Liked the old lady driving the car at the end, though. That was laugh out loud funny.
There’s a lot of good, fresh music being made now. Just like in the 80s, you have to search a bit and ignore the junk.
Mr. Reed drinks something like 5 gallons of milk a week, too.
Fascinating! :)
Wow, we’ve found the one person in the world who roots for Tracy Flick.
We watched a completely clean version with our 5 year old son. He loved it, but was utterly confused as to why Ferris chose to drive the Ferrari and not the Model T car (or whatever that old car was) from Cameron’s dad’s collection.
Hand cranking a car and chugging along at 15 miles per hour into Chicago would have made for a completely different movie I think.
Danke schoen!
Pardon my French... but you’re an a**hole
Pandora is your friend.
My favorites right now: Go Betty Go, Damone, Dollyrots, Paramore, Sahara Hotnights, and those are just the chick punk bands.

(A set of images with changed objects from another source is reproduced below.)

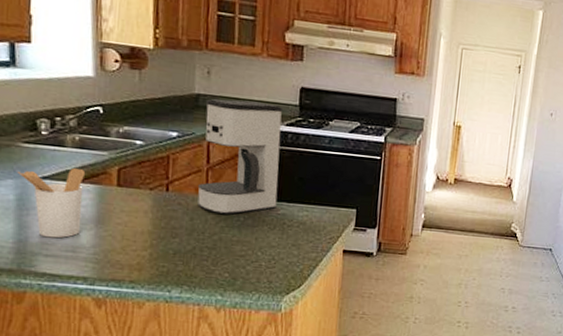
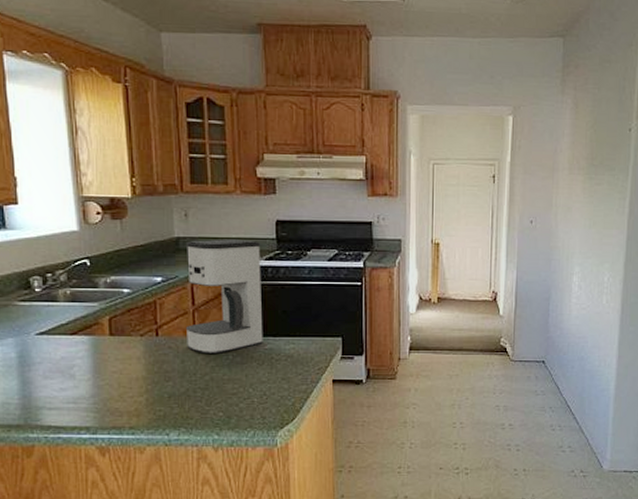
utensil holder: present [17,167,86,239] -> none [16,321,80,391]

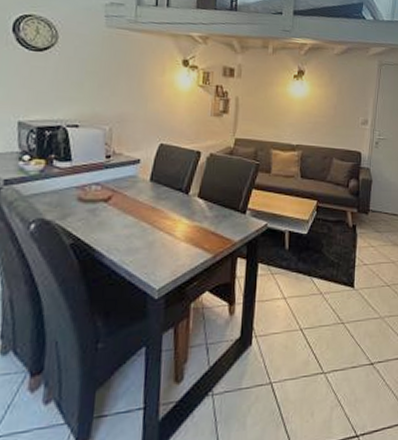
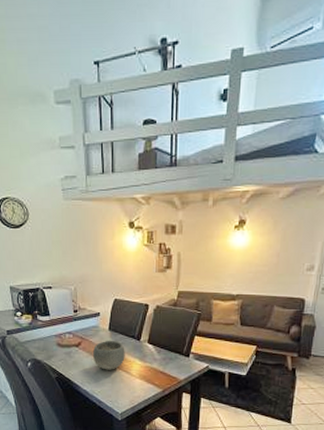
bowl: none [125,193,169,232] -> present [92,340,125,370]

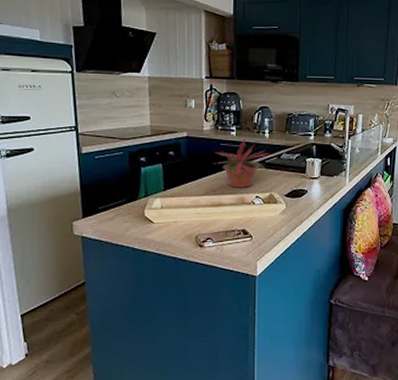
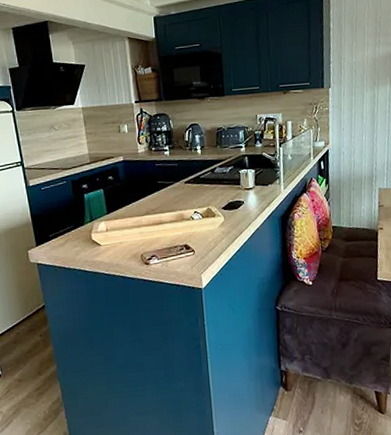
potted plant: present [214,138,271,188] -> none [151,156,205,205]

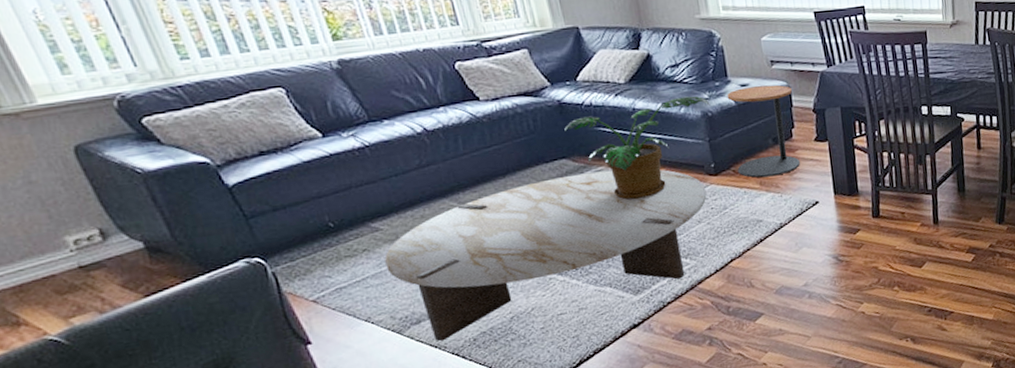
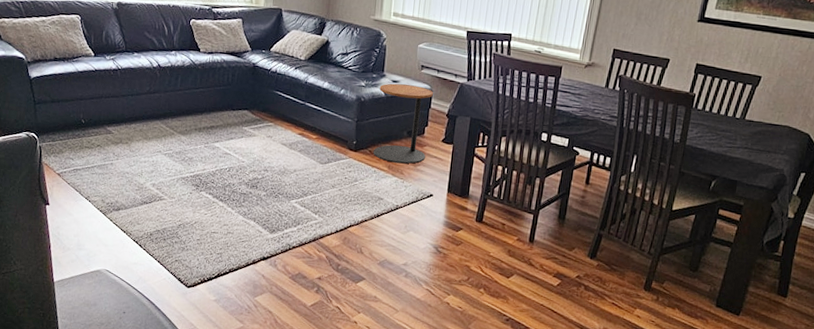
coffee table: present [385,170,707,342] -> none [108,123,345,230]
potted plant: present [564,96,710,200] -> none [252,80,365,156]

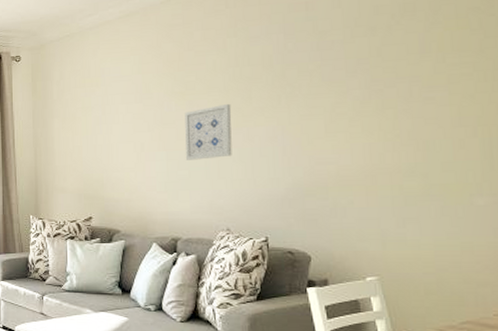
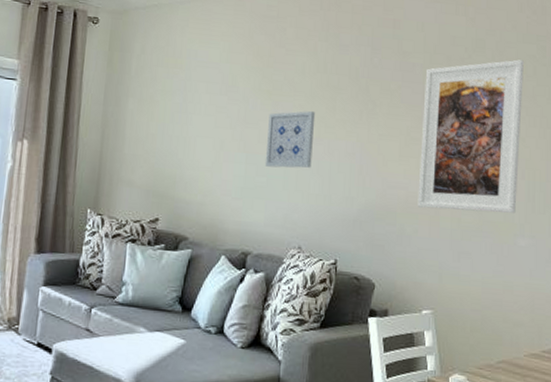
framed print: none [347,15,470,179] -> present [417,59,524,213]

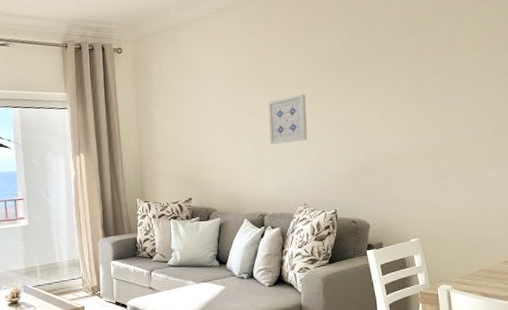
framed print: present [417,59,524,213] -> none [396,19,484,158]

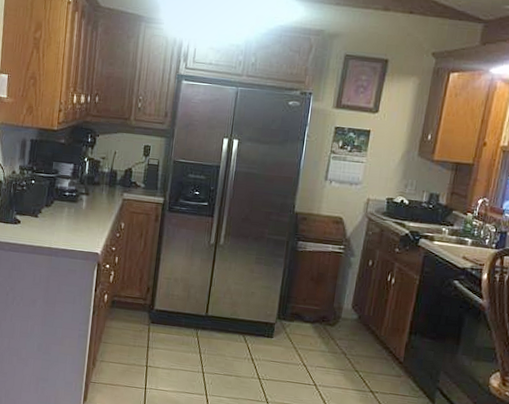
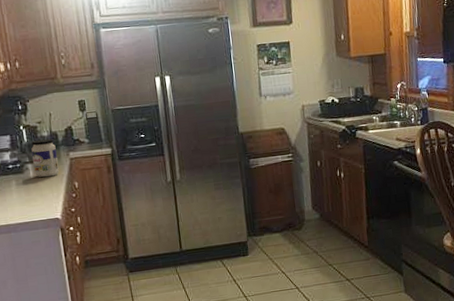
jar: none [87,174,113,212] -> present [31,138,59,178]

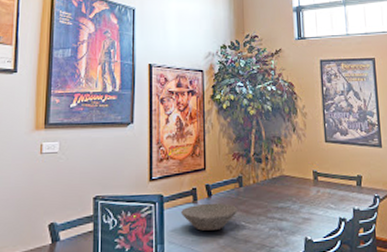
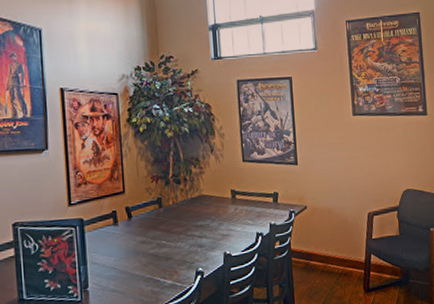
bowl: present [181,203,238,231] -> none [102,224,158,251]

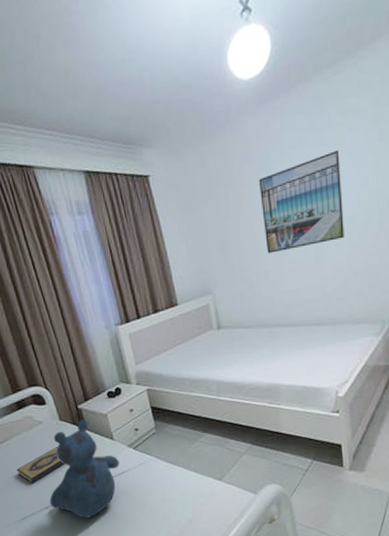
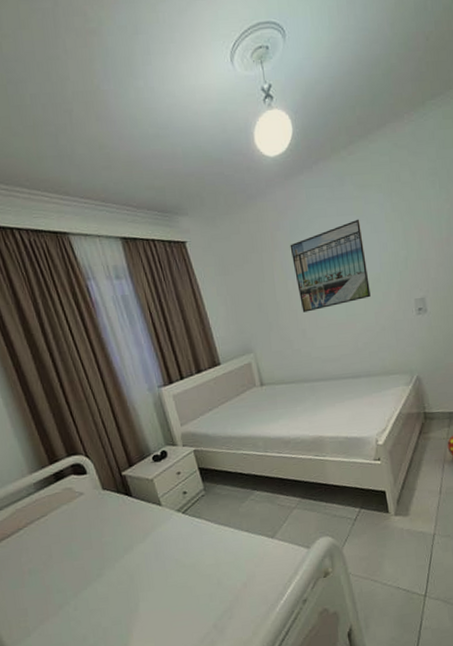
hardback book: present [16,447,65,484] -> none [55,519,109,562]
teddy bear: present [50,420,119,518] -> none [93,486,168,594]

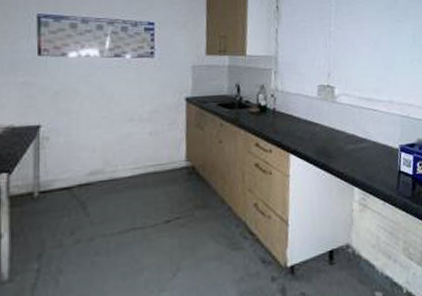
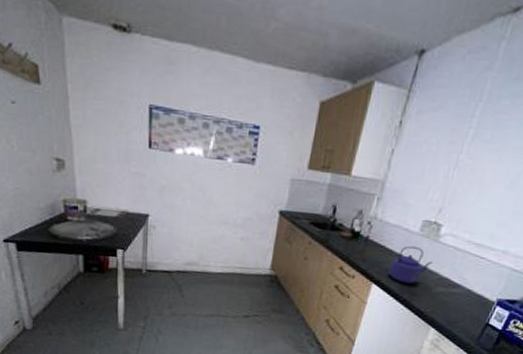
kettle: none [301,110,337,148] -> present [388,245,433,284]

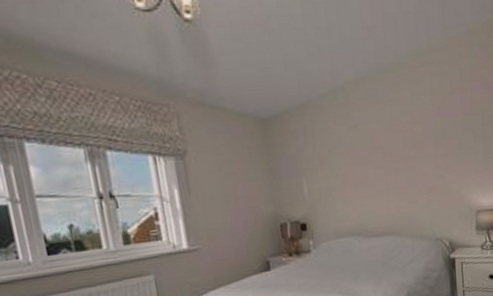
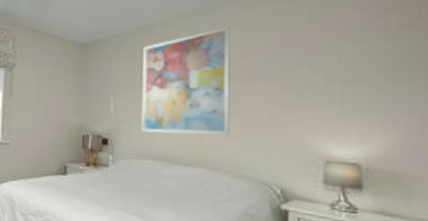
wall art: none [327,91,410,210] -> present [142,27,230,135]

In 1930, the Republican-controlled House of Representatives, in an effort to alleviate the effects of the... Anyone? Anyone?... the Great Depression, passed the... Anyone? Anyone? The tariff bill? The Hawley-Smoot Tariff Act? Which, anyone? Raised or lowered?... raised tariffs, in an effort to collect more revenue for the federal government. Did it work? Anyone? Anyone know the effects? It did not work, and the United States sank deeper into the Great Depression. Today we have a similar debate over this. Anyone know what this is? Class? Anyone? Anyone? Anyone seen this before? The Laffer Curve. Anyone know what this says? It says that at this point on the revenue curve, you will get exactly the same amount of revenue as at this point. This is very controversial. Does anyone know what Vice President Bush called this in 1980? Anyone? Something-d-o-o economics. “Voodoo” economics.
The only posts I ever see by you are declarations of ignorance.
i think movies are productions of stupidity and their only reason for existance is to keep people from being productive.
So what?
Make movies and sports illegal!
“What country do you think this is?”
Shadow....it wasn’t real. It is fantasy. We all KNOW the things that happened in the movie were fantasy.
But, like a lot of entertainment, they took a “normal” situation and extended it to the extreme. You have to just let go and have some fun.
I appreciate that everyone does not have the same taste. But, in this case I think you expected it to be real, not fantasy.
And to keep us from paying attention to our spell check.